Description: This project aims to classify whether a name is a girl's name or boy's name with Naive Bayes classifier.
We made some assumptions on this problem, some of them turned out to be effective. I would like to share some of our intuitions:
- Characters on the edge (starting and ending characters) is very helpful in classifying names. We define a variable FIX, which means the maximum number of characters to examine. The accuracy is highest when FIX = 3. The accuracy reached 80% after this feature being implemented;
- Secondly, long names and short names should have different features respectively, as the previous feature only care about the beginning and ending characters but does not care about length at all. We think we should include some features which can incorporate the length of name strings. For short names, we checked the pattern of name composition. For example, our pattern represents consecutive vows/ non-vows in a name string. This feature is limited for short names, otherwise, some pattern would be too sparse to be effective. For long names, we extract some hedge segments from training data.

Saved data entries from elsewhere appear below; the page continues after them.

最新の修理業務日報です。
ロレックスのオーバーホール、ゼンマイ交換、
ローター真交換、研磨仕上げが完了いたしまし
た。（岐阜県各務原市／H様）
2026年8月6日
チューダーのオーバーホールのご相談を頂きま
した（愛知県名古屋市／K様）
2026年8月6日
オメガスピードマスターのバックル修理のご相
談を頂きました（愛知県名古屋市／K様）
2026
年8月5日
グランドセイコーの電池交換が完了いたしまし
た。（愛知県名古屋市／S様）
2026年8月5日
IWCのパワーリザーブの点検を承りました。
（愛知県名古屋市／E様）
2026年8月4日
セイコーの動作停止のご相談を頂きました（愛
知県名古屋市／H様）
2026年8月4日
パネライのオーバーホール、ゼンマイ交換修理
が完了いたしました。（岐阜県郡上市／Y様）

This is a complement for edge characters because edge characters only check beginning and ending characters but ignore some important segments in the middle of name strings. The hedge segments are selected with the following constraint: 1) it must appear very frequent in data set; 2) it must appear more frequently in one class than the other. After these 2 features implemented, the result reached as high as 84.6%.
There are something else we learned from this project:
An effective feature should have less sparsity. For example, for edge characters, if FIX is too large, there must be a lot of distinct features and some of them might only appear limited times, which makes it nothing more than 'feature memorization'. The most extreme example is - if FIX is equal to the length of the name, the whole name will be used as a feature.